Juice cleanses have become the trendy new “detox” regimen, with celebrities and social media influencers showing off their fresh pressed concoctions of cold-pressed greens, roots, citrus, and spices. Brands offer juice cleanse programs claiming to help you “reset your body” and “flush away toxins” through 3, 5 or even 7-day regimes of sipping nothing but fruit and vegetable juices.
But do juice cleanses actually live up to their vaunted health claims? Let’s examine what the science says.
The Promise of Detoxification
At the core of juice cleansing’s purported benefits is the premise that it can “detox” your body by removing waste and promoting the elimination of toxins stored in your tissues.

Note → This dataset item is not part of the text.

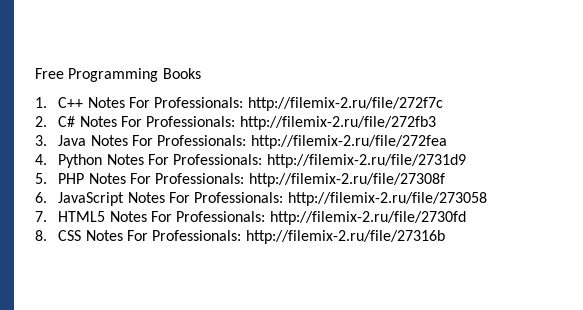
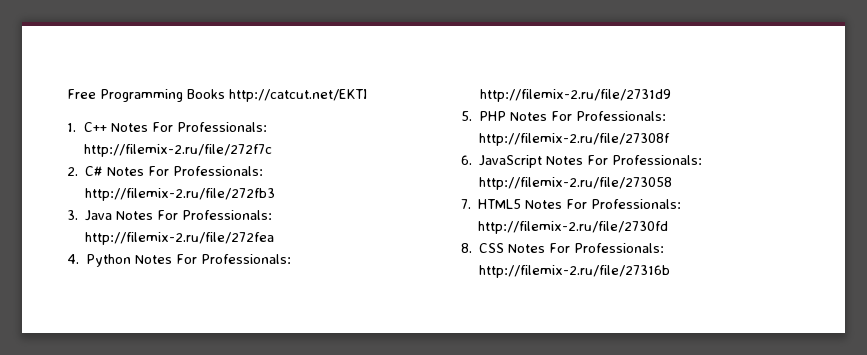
(201, 73) none -> [229,89,367,102] http://catcut.net/EKTI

This tantalizing prospect is unfortunately not grounded in reality. Our bodies already have highly evolved systems in place for clearing out toxins – notably the liver and kidneys. They work constantly, without needing a yearly “re-set” button.
As pharmacologist David Gloverstates: “Nobody has ever measured clinically the levels of toxins in patients before and after cleansing…There’s no data to support the idea.” This lack of proof for actual toxin reduction makes the entire cleansing concept questionable.
Nutritional & Health Pitfalls
While drinking fruit and vegetable juices can certainly seem healthy at first glance, multiple nutritional drawbacks emerge in the devilish details.
First, juice cleanses typically lack complete proteins and healthy fats, starving the body of essential nutrients for energy and survival. They are also absurdly low in fiber, offering only a fraction of daily needs.
These nutrient deficiencies can trigger headaches, fatigue, mood swings, blood sugar fluctuations and other symptoms which cleanse proponents insist are merely “detoxing side effects.” This is demonstrably false according scientists.
Juicing also entails very high amounts of sugar entering your system rapidly due to the lack of fiber slowing down absorption. 7-day juice cleanses often provide over a week’s worth whole fruit sugar in a single day, spiking blood sugar and potentially storing visceral fat.
Finally, juicing removes some of the key benefits only present in raw whole fruits and vegetables – live enzymes and biophotons. Centrifugal juicers also introduce substantial heat and oxygen, degrading both overall nutrient quality and micronutrient availability. You literally give up nutritional benefits for perceived convenience.
The Verdict: Just Eat More Plants!
So with no proven toxin elimination mechanism, and actual potential for provoking symptoms of micronutrient deficiency, juice cleanses ultimately constitute an implausible “detox” regimen with no factual merit.
You’re far better off simple eating more fruits and veggies while reducing processed foods and meat. Let your liver and kidneys handle the real detoxifying. It’s what they’ve evolved over millions of years to do phenomenally well – no juice cleanse required!